I Swear, This Time, I Mean It. |
Writing is my first love... and true love never dies, as this blog will show (in more ways than one, I'd suspect) |
Three months later and, yet again, I’ve fallen behind on my promise to write more. It seems that my love of writing has been bruised by the volume of coursework and research I’m required to do for both uni and work now. That and the fact that just now, free time is something of a luxury as it nears the end of yet another semester…. but the last four weeks have been an absolute nightmare. So now more than anything I think I need a place to voice my emotions in the purest and simplest way I know how…
The love of my life that I spent the last post metaphorically picking out China patterns over? He cheated on me, twice, and has tried to break up with me a grand total of three times now. Whilst I appreciate that he has a lot of ‘emotional baggage’ so to speak - and who am I to judge? I do too! - I’m still not sure when, if ever, I’ll really be able to move past both of these things. Cheating on someone, breaking up with them, trying to blame mistakes that they’ve made in the past for your relationship’s demise… that isn’t the man I fell in love with. No matter what his reasoning behind it.
I believe that he loves me, and I believe that he never meant to hurt me. But when you love someone, no matter how painful certain topics are to bring up with them, you find a way to discuss your problems. You move on and you grow - together. You don’t throw away a relationship that you swear is ‘the best that’s ever happened to you’ or the only person you claim you could see yourself settling down with.
Truth be told, I’m hurting. I now have nightmares that he’s still cheating on me. I get a physical knot of anxiety in the pit of my stomach every time I hear he’s going out drinking with his friends. Because it’s during those times that he breaks my heart the hardest… and can I really spend the rest of my life feeling that way?
As I said to him on Saturday night after he’d drunkenly begged for my forgiveness again - I’m just not sure how much I have left to give anymore. I’ve spent the last month beaten down by boyfriend trauma, a mountain of coursework, mounting pressure at work and the death of my gran (yes, the very same woman from the last post). I’m just not sure how much fire I have left inside - and I’m honestly not sure if even that could be enough to get me by.
I’d heard the age-old saying that ‘we always hurt the ones we love’ - but why?
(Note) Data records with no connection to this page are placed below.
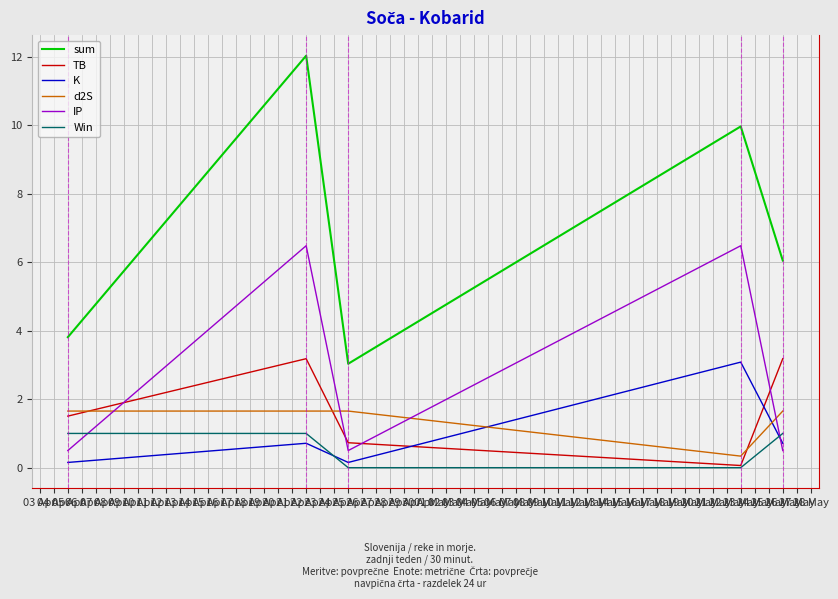

Which series has the widest spread of values?

sum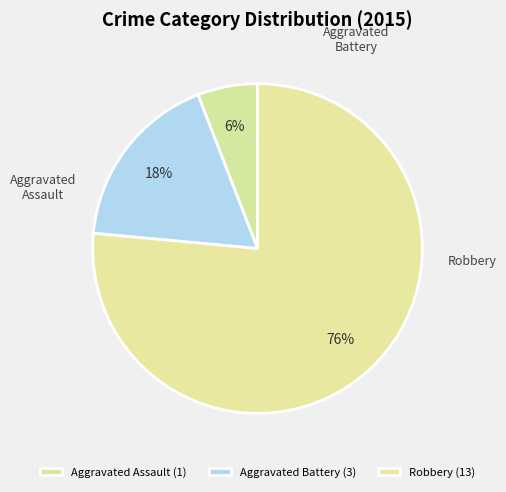

To the nearest percent, what is the combined percentage of Aggravated Assault and Aggravated Battery?

24%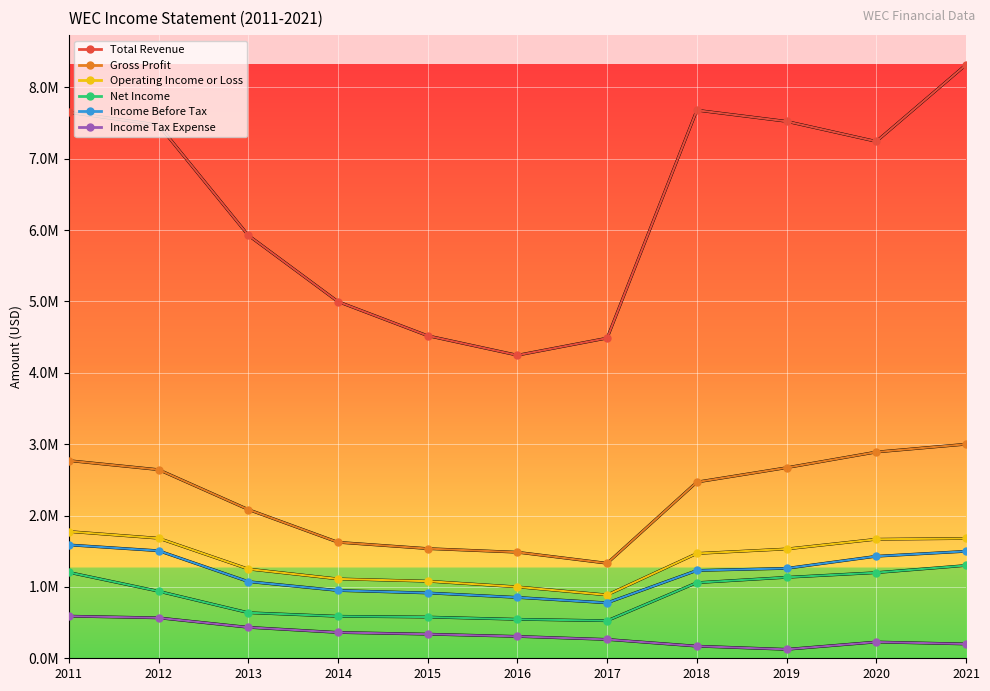

Is this an area chart (filled region under the line)?

No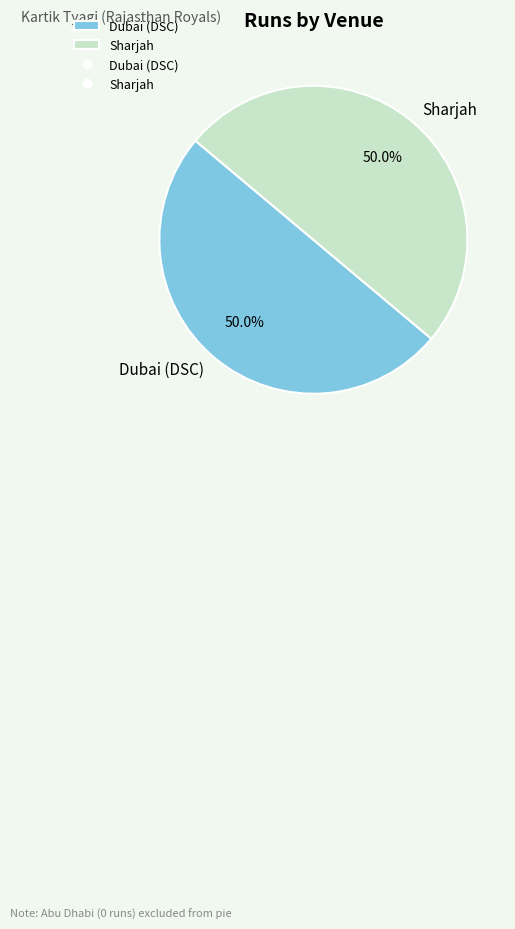

To the nearest percent, what portion does Sharjah represent?

50%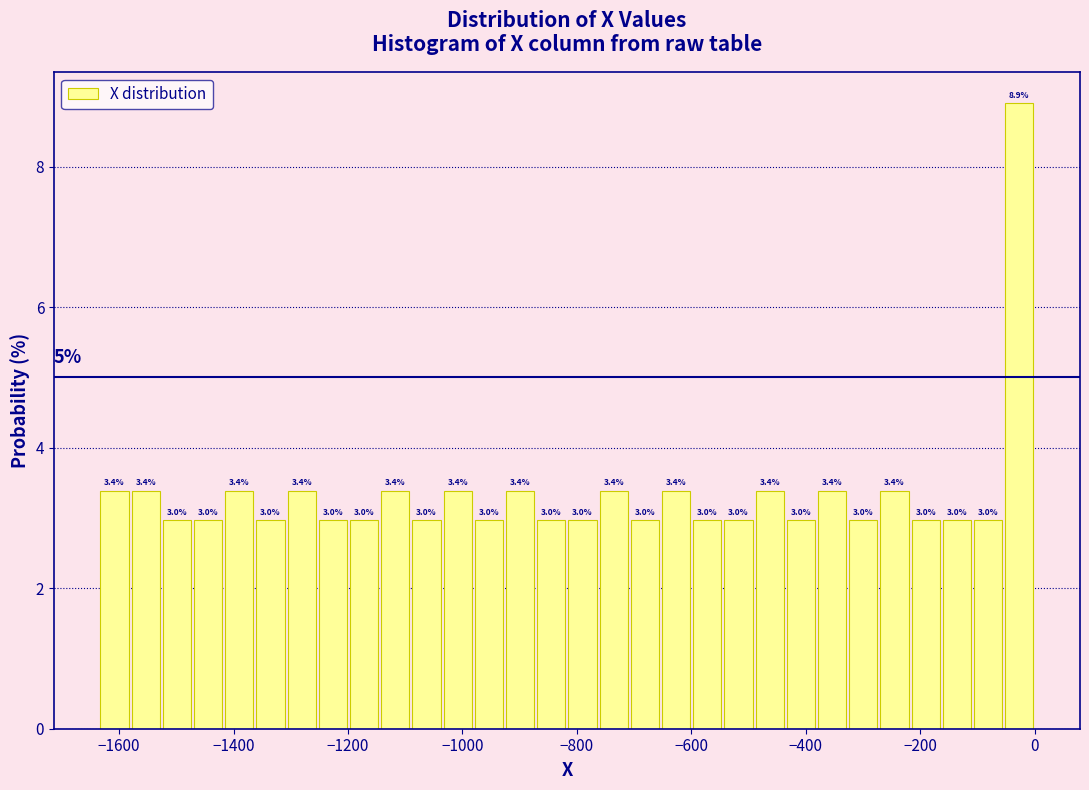

Around what value on the x-axis is the tallest bar? Give the approximate position of its centre, as read against the axis.

-20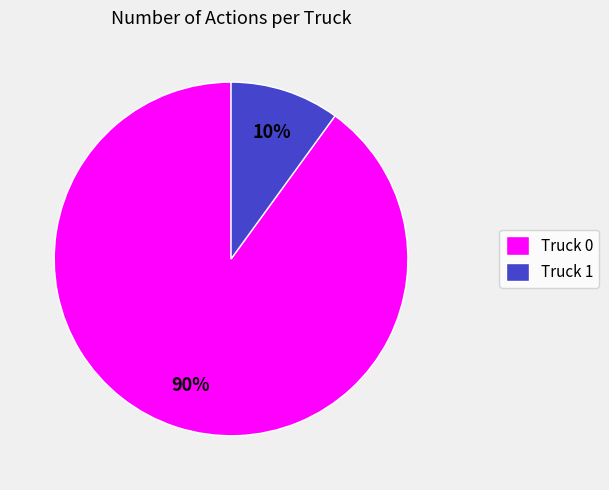

Is the sum of Truck 1 and Truck 0 greater than half?

Yes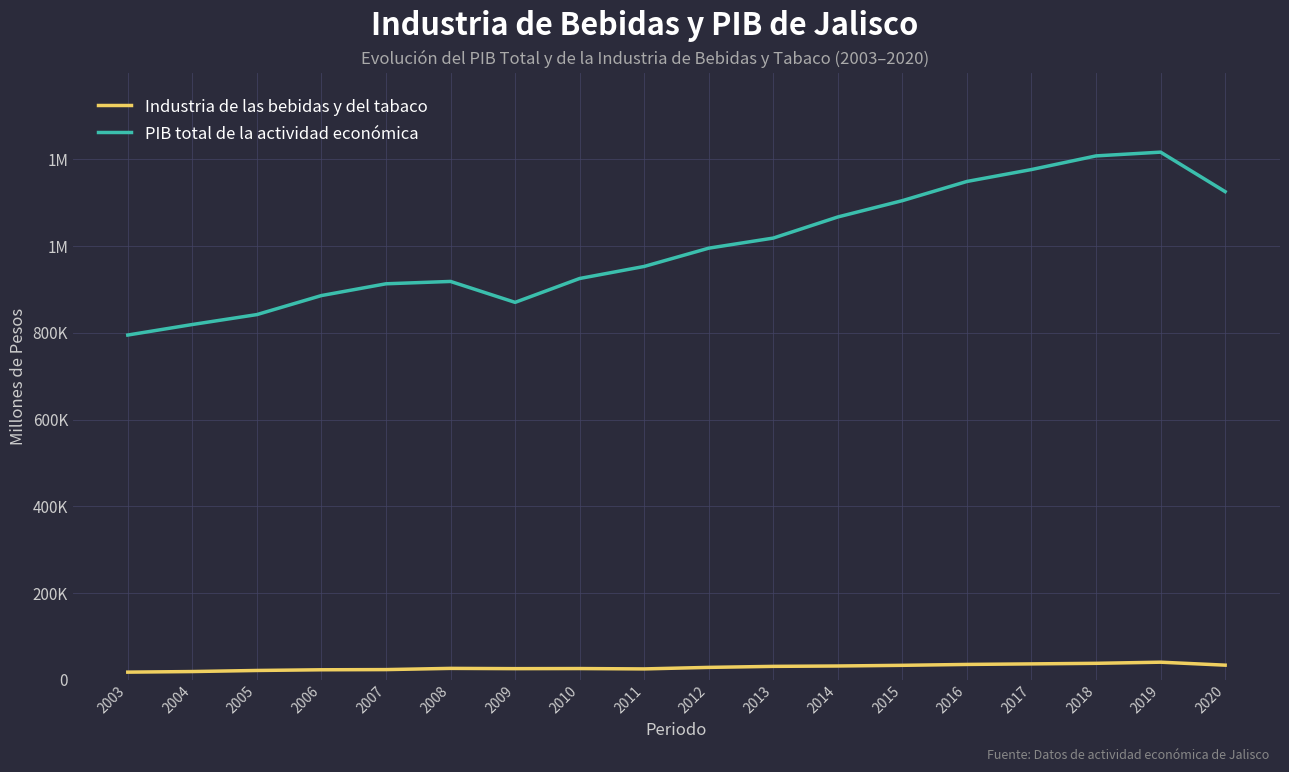

Is this an area chart (filled region under the line)?

No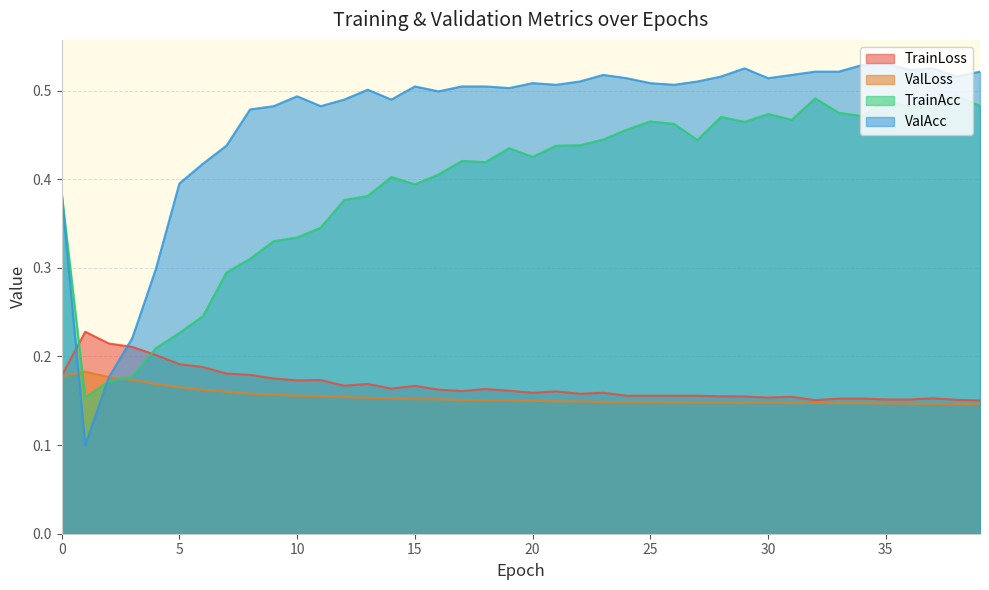

Which has a higher value, 38 or 37?

37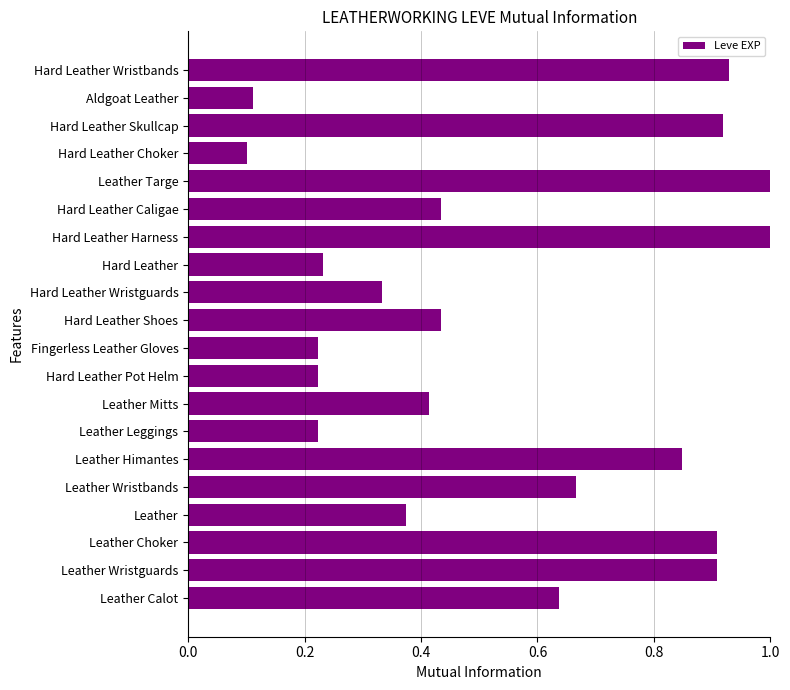

What is the average value?

0.5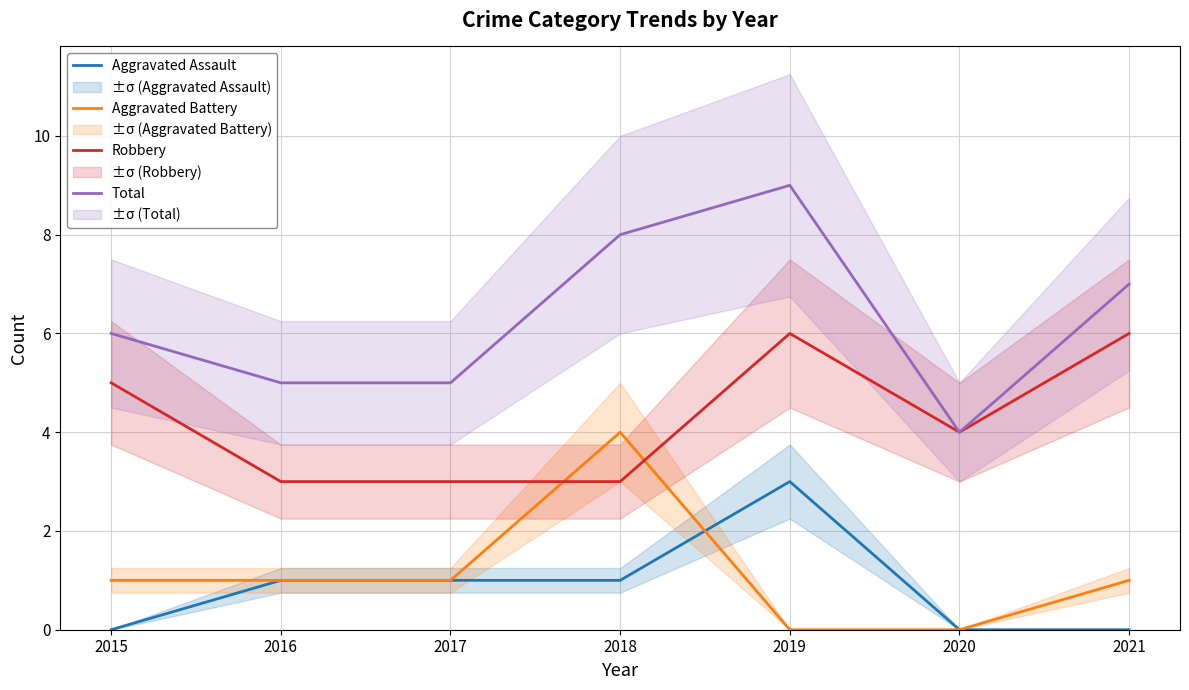

True or false: Aggravated Battery has a value of 0 at 2019.

True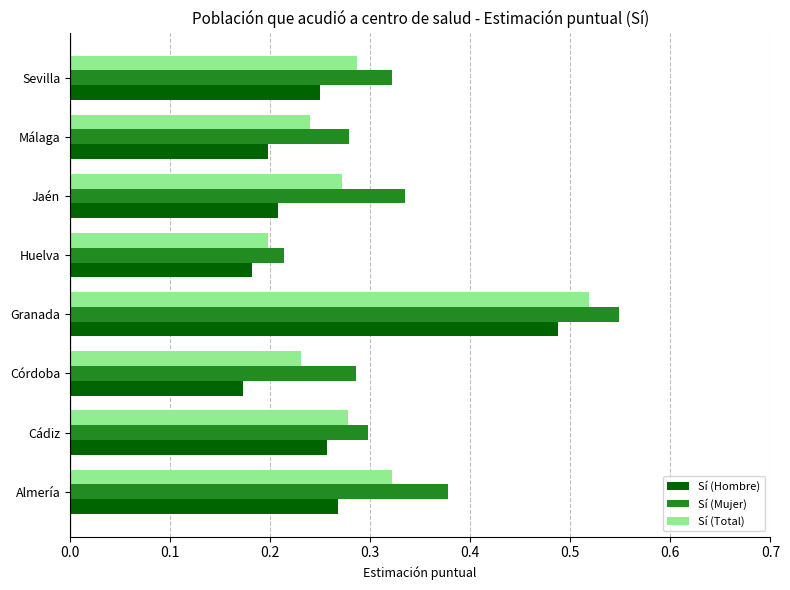

Rank the series at Granada from lowest to highest value.

Sí (Hombre), Sí (Total), Sí (Mujer)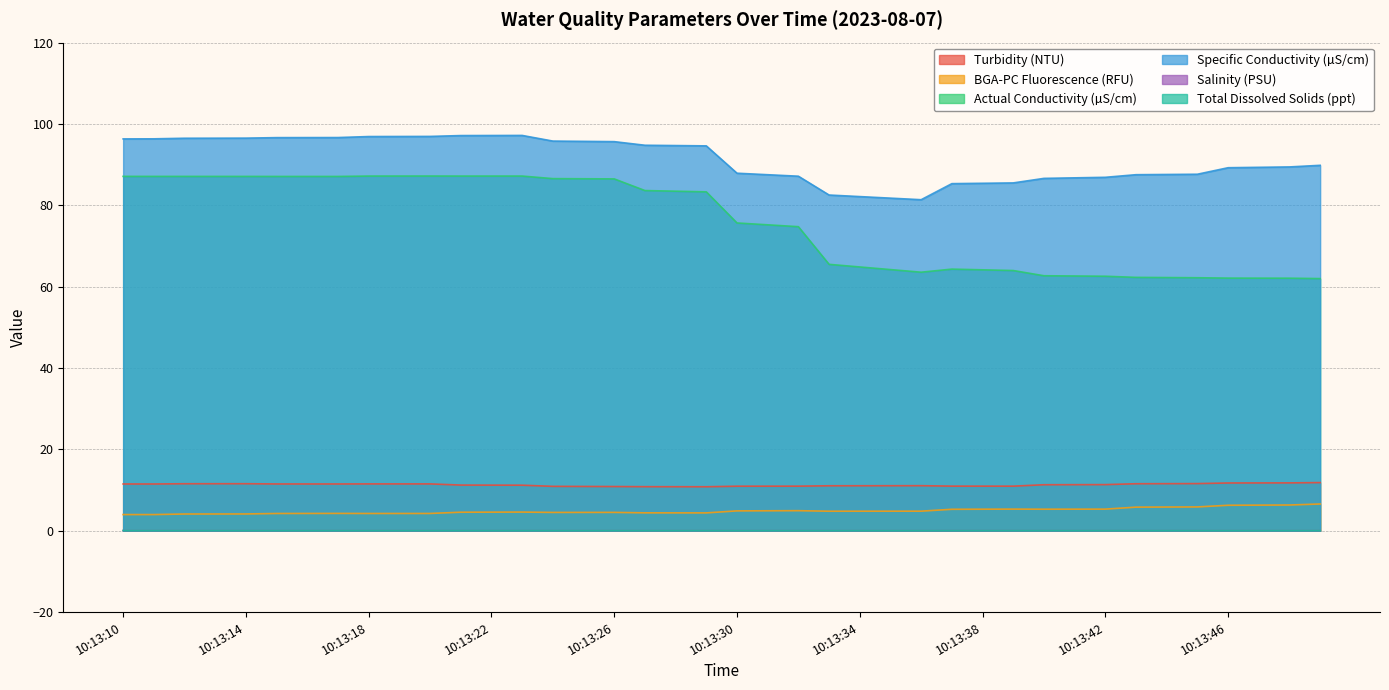

At which label does BGA-PC Fluorescence (RFU) reach its minimum?

10:13:10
Why hurt the people who’ve offered to give us everything? Who’ve put their own needs aside to give us what we want and need most? I know that in the past I’ve hurt those close to me too, and I’ve never been able to reason why I’d done it or why it happened. But I would never hurt someone I loved in the way that I’ve been hurt by my other half lately. And that’s slowly but surely starting to chip away at what’s left of my already fragmented, fragile heart.